- _SET EXERCISE_:
Duplicate the records below from their start through the line containing "collector number: 1449", inclusive.

Dataset excerpts:
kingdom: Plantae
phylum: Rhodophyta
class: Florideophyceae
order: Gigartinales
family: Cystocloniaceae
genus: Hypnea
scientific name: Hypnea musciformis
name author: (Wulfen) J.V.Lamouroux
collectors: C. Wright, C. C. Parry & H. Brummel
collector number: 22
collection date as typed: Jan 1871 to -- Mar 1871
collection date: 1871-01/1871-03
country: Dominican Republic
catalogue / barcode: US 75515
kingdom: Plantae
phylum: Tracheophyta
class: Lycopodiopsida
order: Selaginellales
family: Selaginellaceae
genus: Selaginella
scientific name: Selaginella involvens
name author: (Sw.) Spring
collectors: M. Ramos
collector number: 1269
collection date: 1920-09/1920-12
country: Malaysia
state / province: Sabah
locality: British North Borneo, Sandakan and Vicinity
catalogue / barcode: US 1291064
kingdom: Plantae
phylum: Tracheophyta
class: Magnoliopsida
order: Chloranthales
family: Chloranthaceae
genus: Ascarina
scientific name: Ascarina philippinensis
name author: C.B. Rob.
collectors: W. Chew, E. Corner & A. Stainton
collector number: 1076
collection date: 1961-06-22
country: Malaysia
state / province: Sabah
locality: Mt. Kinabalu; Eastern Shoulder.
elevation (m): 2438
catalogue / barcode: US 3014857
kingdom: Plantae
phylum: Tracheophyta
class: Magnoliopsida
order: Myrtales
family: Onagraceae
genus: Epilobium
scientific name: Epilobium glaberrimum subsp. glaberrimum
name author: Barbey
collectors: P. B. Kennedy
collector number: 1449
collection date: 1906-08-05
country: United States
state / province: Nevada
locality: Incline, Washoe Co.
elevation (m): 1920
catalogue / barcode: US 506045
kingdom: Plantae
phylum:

- _FINAL ANSWER_:
kingdom: Plantae
phylum: Rhodophyta
class: Florideophyceae
order: Gigartinales
family: Cystocloniaceae
genus: Hypnea
scientific name: Hypnea musciformis
name author: (Wulfen) J.V.Lamouroux
collectors: C. Wright, C. C. Parry & H. Brummel
collector number: 22
collection date as typed: Jan 1871 to -- Mar 1871
collection date: 1871-01/1871-03
country: Dominican Republic
catalogue / barcode: US 75515
kingdom: Plantae
phylum: Tracheophyta
class: Lycopodiopsida
order: Selaginellales
family: Selaginellaceae
genus: Selaginella
scientific name: Selaginella involvens
name author: (Sw.) Spring
collectors: M. Ramos
collector number: 1269
collection date: 1920-09/1920-12
country: Malaysia
state / province: Sabah
locality: British North Borneo, Sandakan and Vicinity
catalogue / barcode: US 1291064
kingdom: Plantae
phylum: Tracheophyta
class: Magnoliopsida
order: Chloranthales
family: Chloranthaceae
genus: Ascarina
scientific name: Ascarina philippinensis
name author: C.B. Rob.
collectors: W. Chew, E. Corner & A. Stainton
collector number: 1076
collection date: 1961-06-22
country: Malaysia
state / province: Sabah
locality: Mt. Kinabalu; Eastern Shoulder.
elevation (m): 2438
catalogue / barcode: US 3014857
kingdom: Plantae
phylum: Tracheophyta
class: Magnoliopsida
order: Myrtales
family: Onagraceae
genus: Epilobium
scientific name: Epilobium glaberrimum subsp. glaberrimum
name author: Barbey
collectors: P. B. Kennedy
collector number: 1449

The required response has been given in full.